What can Gemini Intelligence do?
Google is positioning Gemini as more than a chatbot by turning it into a system-wide AI assistant capable of understanding on-screen context and working across apps simultaneously.
With Gemini Intelligence, users may be able to perform complex actions directly from screen content, such as creating shopping carts from grocery lists, sharing event details in conversations, or pulling information from Gmail and connected services without switching between apps manually.
Google is also integrating Gemini deeper into Chrome and Android services. Gemini in Chrome will be able to summarise webpages, compare information across websites, assist with research, and even handle smaller tasks such as booking appointments or reserving parking spots.
The company said Gemini can also continue workflows through websites even if the related app is not installed on the device, reducing dependence on individual apps.

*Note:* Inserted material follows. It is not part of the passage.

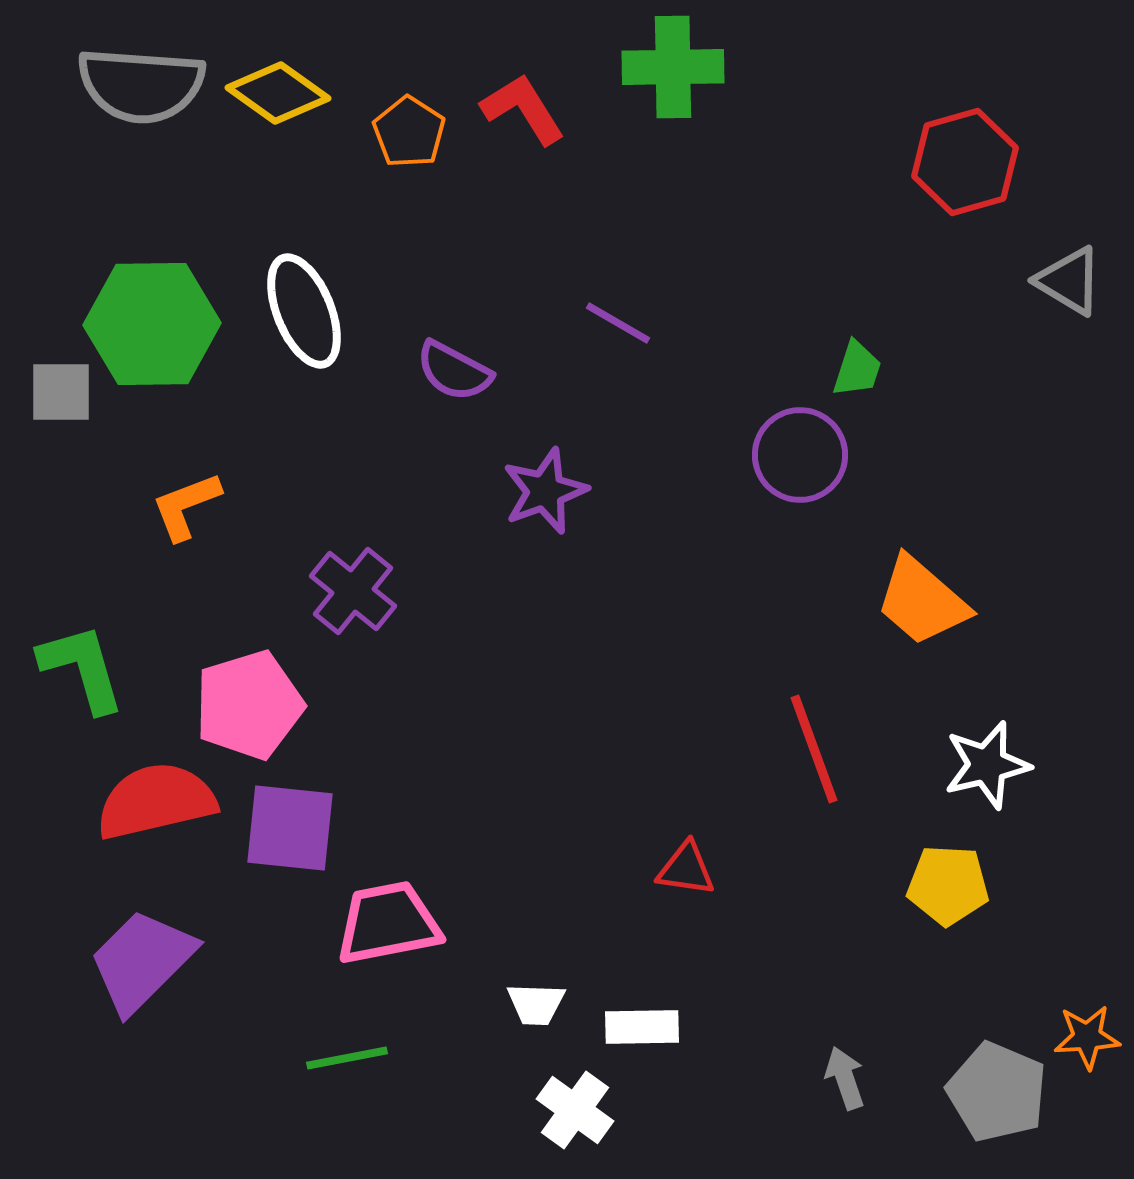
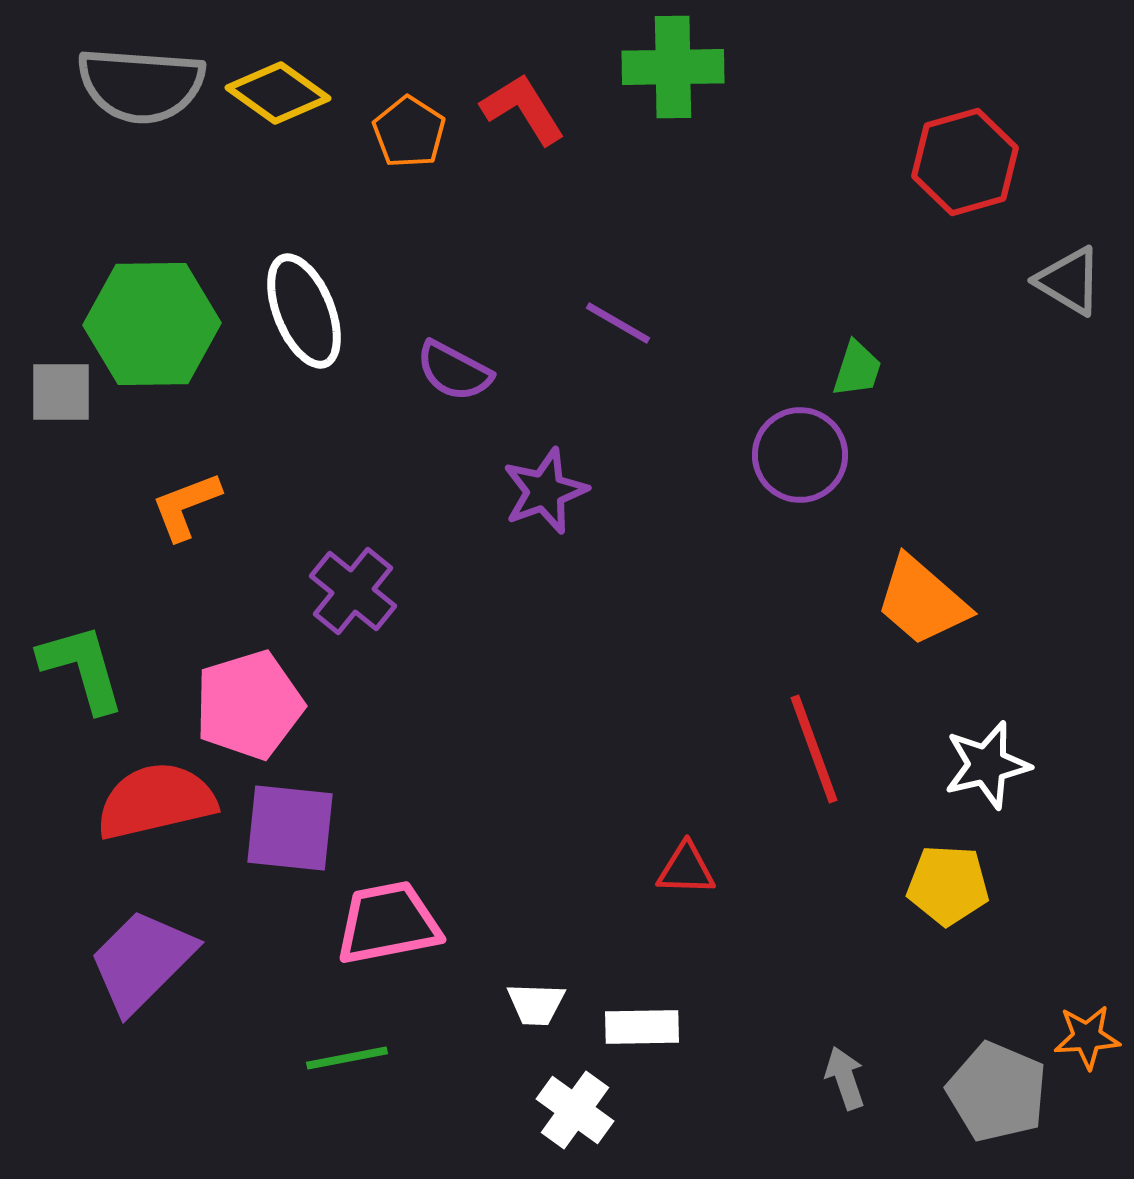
red triangle: rotated 6 degrees counterclockwise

Android Autofill is also being upgraded with what Google calls “Personal Intelligence.” Instead of only storing passwords and payment details, Autofill will become more context-aware and capable of completing complex forms using information pulled from connected apps and services.
Google also introduced Rambler, an AI-powered voice typing system that can clean up spoken sentences in real time, remove filler words, and better handle multilingual conversations such as switching between English and Hindi.
Another major focus is cross-device continuity and AI-generated interfaces. Google said Gemini Intelligence will eventually work across phones, laptops, watches, glasses, and cars while maintaining awareness of ongoing tasks and context between devices.
The company also showcased “Create My Widget,” a feature that lets users generate customised widgets using natural language prompts, such as creating a cycling-focused weather dashboard that only displays rain and wind updates.
According to Google, these additions are part of a broader push toward more personalised and AI-driven Android experiences.